The first difference, which occurred just two years after that flight to Cairo, was the revolution in Iran and the rise of the ayatollah regime, which strives to acquire nuclear weapons, destroy Israel and undermine regional stability.
The second difference is, of course, the Arab spring, which drove the final nail into the coffin of Arab unity, deposed rulers and caused others to focus on saving their governments overpaying lipping service to the idea of Arab solidarity.
The third difference, a byproduct of the first two, is the marginalization of the Israeli-Palestinian conflict, which is not the reason for the region's ills, as is clearly evident, and whose resolution, when it comes, will not magically solve all the region's problems either.

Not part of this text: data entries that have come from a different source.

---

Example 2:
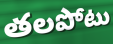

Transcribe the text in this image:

తలపోటు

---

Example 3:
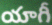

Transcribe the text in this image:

యాగీ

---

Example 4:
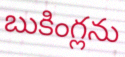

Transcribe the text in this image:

బుకింగ్లను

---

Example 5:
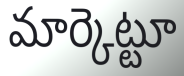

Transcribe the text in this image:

మార్కెట్టూ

The fourth difference pertains to the rise of a new generation of leaders in the Arab world – younger, more progressive, less influenced by resentments of the past, and looking toward a brighter future. The most prominent of these new leaders is Mohammed Bin Zayed, the 59-year-old crown prince of the UAE, who realized and capitalized on all the benefits that emerged in the region due to the peace treaty with Egypt, in order to break through the glass ceiling of relations with Israel.

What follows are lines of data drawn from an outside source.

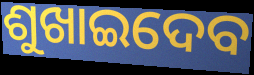
ଶୁଖାଇଦେବ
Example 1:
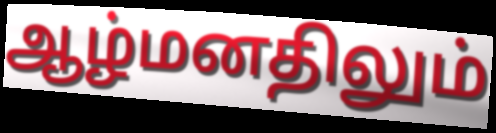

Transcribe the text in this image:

ஆழ்மனதிலும்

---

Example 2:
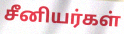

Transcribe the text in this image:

சீனியர்கள்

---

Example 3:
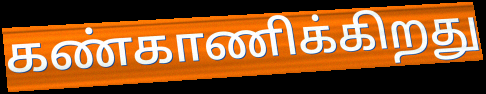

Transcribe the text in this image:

கண்காணிக்கிறது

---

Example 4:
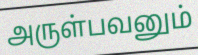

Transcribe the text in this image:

அருள்பவனும்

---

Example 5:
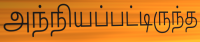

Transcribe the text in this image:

அந்நியப்பட்டிருந்த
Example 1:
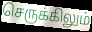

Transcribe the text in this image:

செருக்கிலும்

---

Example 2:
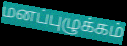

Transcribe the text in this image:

மனப்புழுக்கம்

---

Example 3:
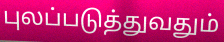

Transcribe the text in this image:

புலப்படுத்துவதும்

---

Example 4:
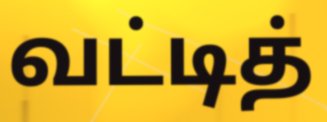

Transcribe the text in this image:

வட்டித்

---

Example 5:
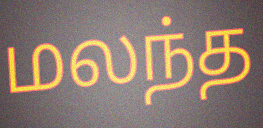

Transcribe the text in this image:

மலந்த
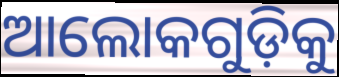
ଆଲୋକଗୁଡ଼ିକୁ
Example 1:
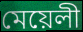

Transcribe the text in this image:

মেয়েলী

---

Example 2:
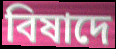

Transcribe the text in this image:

বিষাদে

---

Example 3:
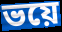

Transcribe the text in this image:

ভয়ে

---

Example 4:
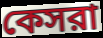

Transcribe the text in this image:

কেসরা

All eyes are now fixed on an even younger leader, Saudi Crown Prince Mohammad Bin Salman, although we must acknowledge that his path to peace with Israel is more difficult. Not just because it would look as if Saudi Arabia, the regional power, was being "dragged along" by a tiny Gulf state, but mainly because normalizing relations with Israel means shunning the Arab peace initiative, which Saudi Arabia spearheaded 18 years ago and which conditions peace with Israel on its withdrawal from certain territories and allowing Palestinian refugees to return.
Perhaps such a huge step will have to wait until his father, King Salman, passes away. Until such as time, we can at least take solace in the fact that even if Saudi Arabia still hasn't opened its doors to peace with Israel, it has opened its skies to the first civilian flight from Israel on the way to the UAE.